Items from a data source
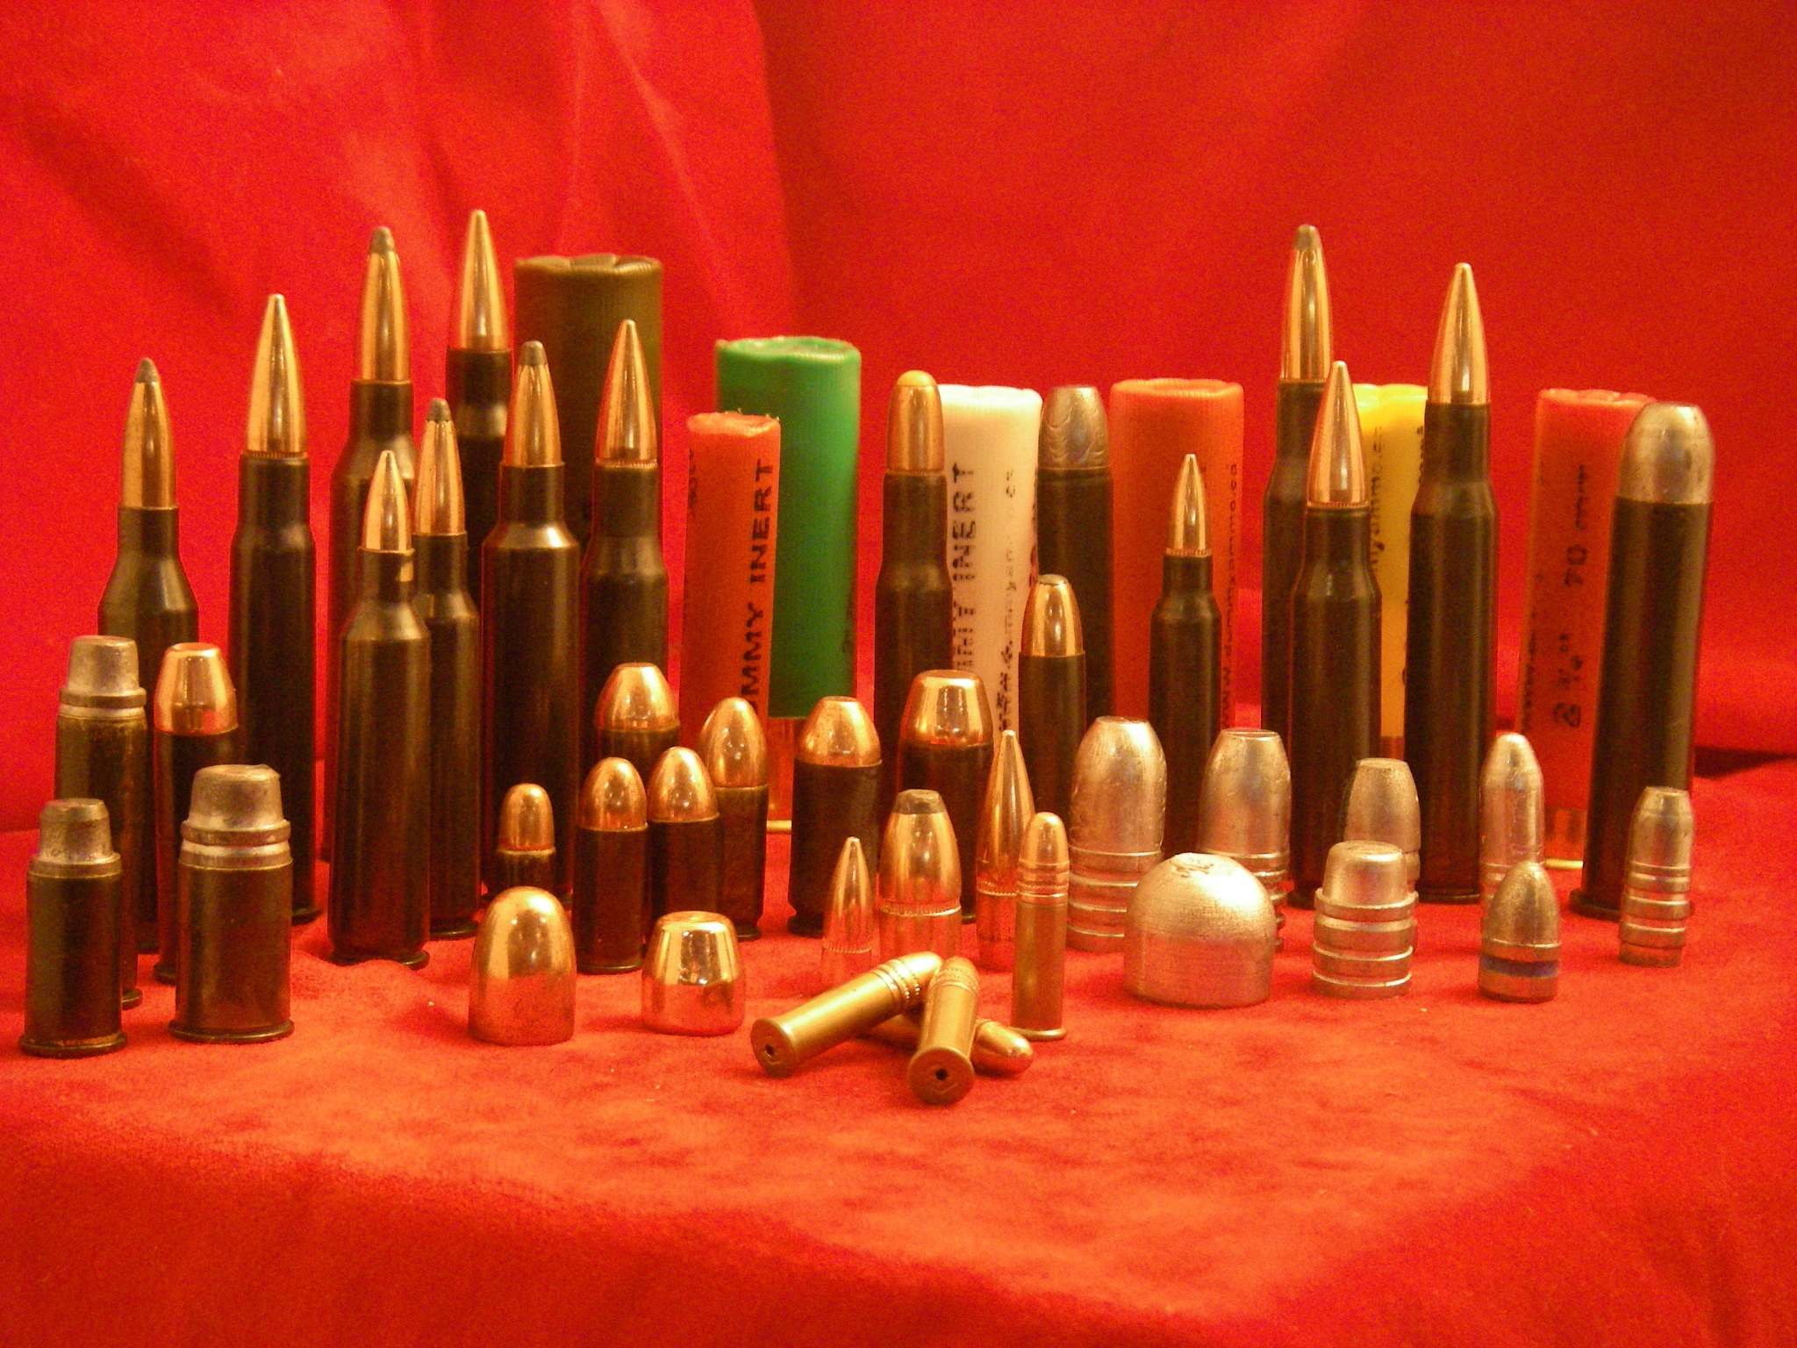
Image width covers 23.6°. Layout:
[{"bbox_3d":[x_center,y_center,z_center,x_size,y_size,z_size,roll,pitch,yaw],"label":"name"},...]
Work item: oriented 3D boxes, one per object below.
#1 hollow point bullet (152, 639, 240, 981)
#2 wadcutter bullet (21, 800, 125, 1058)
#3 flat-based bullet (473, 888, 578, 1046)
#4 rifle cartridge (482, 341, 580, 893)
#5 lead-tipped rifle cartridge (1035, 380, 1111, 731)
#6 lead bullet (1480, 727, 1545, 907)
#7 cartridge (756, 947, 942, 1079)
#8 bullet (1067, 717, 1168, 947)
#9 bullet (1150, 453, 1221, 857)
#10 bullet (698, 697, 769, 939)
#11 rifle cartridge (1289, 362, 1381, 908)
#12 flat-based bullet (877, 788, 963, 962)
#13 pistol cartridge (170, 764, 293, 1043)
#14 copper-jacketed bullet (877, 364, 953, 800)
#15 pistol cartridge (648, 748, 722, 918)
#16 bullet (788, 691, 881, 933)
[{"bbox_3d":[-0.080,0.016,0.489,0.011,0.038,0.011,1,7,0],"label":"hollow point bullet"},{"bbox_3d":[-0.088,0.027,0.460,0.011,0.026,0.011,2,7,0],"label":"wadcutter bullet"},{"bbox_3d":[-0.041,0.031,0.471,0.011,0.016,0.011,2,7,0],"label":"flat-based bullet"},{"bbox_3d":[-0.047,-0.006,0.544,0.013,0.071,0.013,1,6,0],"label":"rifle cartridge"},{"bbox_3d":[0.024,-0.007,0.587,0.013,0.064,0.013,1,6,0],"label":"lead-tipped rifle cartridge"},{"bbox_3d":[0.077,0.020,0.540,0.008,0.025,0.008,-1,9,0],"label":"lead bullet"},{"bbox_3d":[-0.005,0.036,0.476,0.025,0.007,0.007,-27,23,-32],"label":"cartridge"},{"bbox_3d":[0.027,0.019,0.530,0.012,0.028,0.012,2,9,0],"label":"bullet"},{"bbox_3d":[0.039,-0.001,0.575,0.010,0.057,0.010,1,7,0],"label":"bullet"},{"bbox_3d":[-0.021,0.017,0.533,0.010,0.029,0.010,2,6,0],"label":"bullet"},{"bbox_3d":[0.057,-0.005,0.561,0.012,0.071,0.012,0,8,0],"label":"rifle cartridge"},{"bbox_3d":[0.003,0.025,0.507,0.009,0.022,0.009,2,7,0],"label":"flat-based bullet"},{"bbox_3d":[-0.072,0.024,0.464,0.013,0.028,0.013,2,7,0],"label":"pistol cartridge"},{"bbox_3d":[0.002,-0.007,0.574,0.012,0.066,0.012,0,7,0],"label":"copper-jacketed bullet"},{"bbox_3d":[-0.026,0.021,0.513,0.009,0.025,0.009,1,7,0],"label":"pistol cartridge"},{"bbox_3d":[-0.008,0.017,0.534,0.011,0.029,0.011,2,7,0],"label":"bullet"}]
==
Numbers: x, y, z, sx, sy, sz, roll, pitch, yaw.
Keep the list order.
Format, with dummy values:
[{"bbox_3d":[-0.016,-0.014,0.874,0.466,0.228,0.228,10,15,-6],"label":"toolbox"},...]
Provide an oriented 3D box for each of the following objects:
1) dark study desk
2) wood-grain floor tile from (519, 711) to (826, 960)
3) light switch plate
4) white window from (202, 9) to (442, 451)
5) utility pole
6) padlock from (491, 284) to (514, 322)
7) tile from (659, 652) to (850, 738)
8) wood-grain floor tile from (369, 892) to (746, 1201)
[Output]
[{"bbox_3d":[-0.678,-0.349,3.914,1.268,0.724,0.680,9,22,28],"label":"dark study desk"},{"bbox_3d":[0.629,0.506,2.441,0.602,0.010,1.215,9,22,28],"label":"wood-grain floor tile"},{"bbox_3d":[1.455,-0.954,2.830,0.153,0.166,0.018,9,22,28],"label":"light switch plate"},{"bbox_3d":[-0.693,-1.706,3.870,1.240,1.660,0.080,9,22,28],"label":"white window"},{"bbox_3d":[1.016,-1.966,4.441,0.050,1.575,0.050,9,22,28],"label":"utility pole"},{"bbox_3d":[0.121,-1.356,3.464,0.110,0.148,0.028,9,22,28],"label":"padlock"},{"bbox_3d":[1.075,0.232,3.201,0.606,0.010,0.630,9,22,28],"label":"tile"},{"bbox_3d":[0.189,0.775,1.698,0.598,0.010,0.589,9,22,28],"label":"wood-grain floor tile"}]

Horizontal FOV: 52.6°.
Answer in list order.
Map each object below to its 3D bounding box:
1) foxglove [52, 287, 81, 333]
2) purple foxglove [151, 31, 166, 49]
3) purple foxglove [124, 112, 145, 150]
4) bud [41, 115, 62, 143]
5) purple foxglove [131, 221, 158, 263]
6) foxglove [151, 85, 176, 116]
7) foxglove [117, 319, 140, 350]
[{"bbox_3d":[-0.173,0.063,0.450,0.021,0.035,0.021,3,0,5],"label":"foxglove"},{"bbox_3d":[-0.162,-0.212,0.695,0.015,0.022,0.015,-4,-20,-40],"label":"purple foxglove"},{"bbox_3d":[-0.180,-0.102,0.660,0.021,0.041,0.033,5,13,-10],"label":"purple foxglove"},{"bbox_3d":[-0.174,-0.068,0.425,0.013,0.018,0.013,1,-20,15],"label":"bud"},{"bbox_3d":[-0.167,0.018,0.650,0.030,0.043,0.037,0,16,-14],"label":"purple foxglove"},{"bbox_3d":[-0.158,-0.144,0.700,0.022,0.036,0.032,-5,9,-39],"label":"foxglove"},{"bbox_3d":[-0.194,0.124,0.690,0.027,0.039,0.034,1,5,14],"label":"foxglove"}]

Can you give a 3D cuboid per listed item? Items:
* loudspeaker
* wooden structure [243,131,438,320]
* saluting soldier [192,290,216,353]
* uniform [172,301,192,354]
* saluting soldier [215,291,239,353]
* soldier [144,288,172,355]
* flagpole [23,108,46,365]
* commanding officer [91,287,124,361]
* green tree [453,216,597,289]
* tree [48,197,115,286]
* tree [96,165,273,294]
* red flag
==
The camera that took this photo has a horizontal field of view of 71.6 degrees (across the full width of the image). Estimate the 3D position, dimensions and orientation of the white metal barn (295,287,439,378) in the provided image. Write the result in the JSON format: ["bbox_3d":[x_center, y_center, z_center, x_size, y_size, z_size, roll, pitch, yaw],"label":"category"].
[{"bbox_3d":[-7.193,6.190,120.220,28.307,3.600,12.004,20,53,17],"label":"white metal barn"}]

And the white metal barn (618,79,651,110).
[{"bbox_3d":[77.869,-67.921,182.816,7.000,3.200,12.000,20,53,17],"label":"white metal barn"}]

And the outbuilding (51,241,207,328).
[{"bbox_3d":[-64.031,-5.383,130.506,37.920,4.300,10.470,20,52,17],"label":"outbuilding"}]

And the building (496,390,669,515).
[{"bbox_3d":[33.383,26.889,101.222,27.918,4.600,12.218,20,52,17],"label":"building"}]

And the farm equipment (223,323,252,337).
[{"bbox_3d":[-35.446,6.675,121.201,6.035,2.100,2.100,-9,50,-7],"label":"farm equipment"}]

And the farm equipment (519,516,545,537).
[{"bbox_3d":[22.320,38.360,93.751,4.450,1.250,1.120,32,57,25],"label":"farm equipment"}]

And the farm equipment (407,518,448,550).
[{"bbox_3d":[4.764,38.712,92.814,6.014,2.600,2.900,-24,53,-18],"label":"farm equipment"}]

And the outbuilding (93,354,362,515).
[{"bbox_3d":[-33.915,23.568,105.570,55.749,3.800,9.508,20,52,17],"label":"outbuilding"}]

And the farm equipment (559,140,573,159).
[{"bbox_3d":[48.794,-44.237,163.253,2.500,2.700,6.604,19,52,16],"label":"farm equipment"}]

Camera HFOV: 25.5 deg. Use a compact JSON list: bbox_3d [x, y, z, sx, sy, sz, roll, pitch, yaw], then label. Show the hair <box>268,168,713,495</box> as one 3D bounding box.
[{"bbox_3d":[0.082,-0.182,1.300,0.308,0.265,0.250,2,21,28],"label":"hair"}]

| TASK INSTRUCTIONS |
Return only those lines of the records that contain the string "oriented".

| RESULT OF THIS TASK |
Work item: oriented 3D boxes, one per object below.
Provide an oriented 3D box for each of the following objects:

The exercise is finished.